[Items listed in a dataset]
____________
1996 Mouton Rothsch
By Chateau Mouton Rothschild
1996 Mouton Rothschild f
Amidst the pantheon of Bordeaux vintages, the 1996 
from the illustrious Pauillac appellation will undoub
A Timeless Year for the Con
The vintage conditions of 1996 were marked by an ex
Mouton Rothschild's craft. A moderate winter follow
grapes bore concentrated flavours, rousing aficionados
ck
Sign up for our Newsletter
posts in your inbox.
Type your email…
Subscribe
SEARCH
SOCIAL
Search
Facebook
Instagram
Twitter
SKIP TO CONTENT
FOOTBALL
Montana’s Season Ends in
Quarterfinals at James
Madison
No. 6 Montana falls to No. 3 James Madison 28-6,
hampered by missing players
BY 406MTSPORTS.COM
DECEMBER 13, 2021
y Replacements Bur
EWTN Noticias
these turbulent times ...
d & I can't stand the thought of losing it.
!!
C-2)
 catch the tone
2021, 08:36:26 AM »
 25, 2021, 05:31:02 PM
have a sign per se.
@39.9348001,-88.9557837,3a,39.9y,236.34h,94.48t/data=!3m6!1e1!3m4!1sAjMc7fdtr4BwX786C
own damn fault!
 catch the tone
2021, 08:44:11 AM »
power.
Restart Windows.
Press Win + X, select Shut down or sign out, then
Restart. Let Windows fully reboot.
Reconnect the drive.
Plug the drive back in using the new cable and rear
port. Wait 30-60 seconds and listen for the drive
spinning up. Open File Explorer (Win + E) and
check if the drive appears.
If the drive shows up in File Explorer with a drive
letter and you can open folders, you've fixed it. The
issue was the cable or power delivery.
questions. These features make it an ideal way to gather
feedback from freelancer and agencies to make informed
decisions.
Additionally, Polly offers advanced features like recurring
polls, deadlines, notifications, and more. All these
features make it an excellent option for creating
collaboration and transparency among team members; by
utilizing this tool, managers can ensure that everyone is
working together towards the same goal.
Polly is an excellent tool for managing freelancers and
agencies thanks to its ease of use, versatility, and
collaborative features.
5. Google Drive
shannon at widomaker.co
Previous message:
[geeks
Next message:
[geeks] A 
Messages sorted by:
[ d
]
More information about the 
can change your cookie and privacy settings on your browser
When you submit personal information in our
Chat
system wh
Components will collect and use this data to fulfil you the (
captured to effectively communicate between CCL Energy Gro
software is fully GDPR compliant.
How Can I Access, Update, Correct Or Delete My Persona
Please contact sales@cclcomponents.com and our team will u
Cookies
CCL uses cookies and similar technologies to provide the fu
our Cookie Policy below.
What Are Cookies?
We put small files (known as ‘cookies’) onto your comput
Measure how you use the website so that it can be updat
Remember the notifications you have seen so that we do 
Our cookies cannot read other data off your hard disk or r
____________
◆ **What is required**: Please repeat word for word every line of the items, from the very first line up to and including the line that contains "issue was the cable or power delivery.".

◆ **Written answer**:
1996 Mouton Rothsch
By Chateau Mouton Rothschild
1996 Mouton Rothschild f
Amidst the pantheon of Bordeaux vintages, the 1996 
from the illustrious Pauillac appellation will undoub
A Timeless Year for the Con
The vintage conditions of 1996 were marked by an ex
Mouton Rothschild's craft. A moderate winter follow
grapes bore concentrated flavours, rousing aficionados
ck
Sign up for our Newsletter
posts in your inbox.
Type your email…
Subscribe
SEARCH
SOCIAL
Search
Facebook
Instagram
Twitter
SKIP TO CONTENT
FOOTBALL
Montana’s Season Ends in
Quarterfinals at James
Madison
No. 6 Montana falls to No. 3 James Madison 28-6,
hampered by missing players
BY 406MTSPORTS.COM
DECEMBER 13, 2021
y Replacements Bur
EWTN Noticias
these turbulent times ...
d & I can't stand the thought of losing it.
!!
C-2)
 catch the tone
2021, 08:36:26 AM »
 25, 2021, 05:31:02 PM
have a sign per se.
@39.9348001,-88.9557837,3a,39.9y,236.34h,94.48t/data=!3m6!1e1!3m4!1sAjMc7fdtr4BwX786C
own damn fault!
 catch the tone
2021, 08:44:11 AM »
power.
Restart Windows.
Press Win + X, select Shut down or sign out, then
Restart. Let Windows fully reboot.
Reconnect the drive.
Plug the drive back in using the new cable and rear
port. Wait 30-60 seconds and listen for the drive
spinning up. Open File Explorer (Win + E) and
check if the drive appears.
If the drive shows up in File Explorer with a drive
letter and you can open folders, you've fixed it. The
issue was the cable or power delivery.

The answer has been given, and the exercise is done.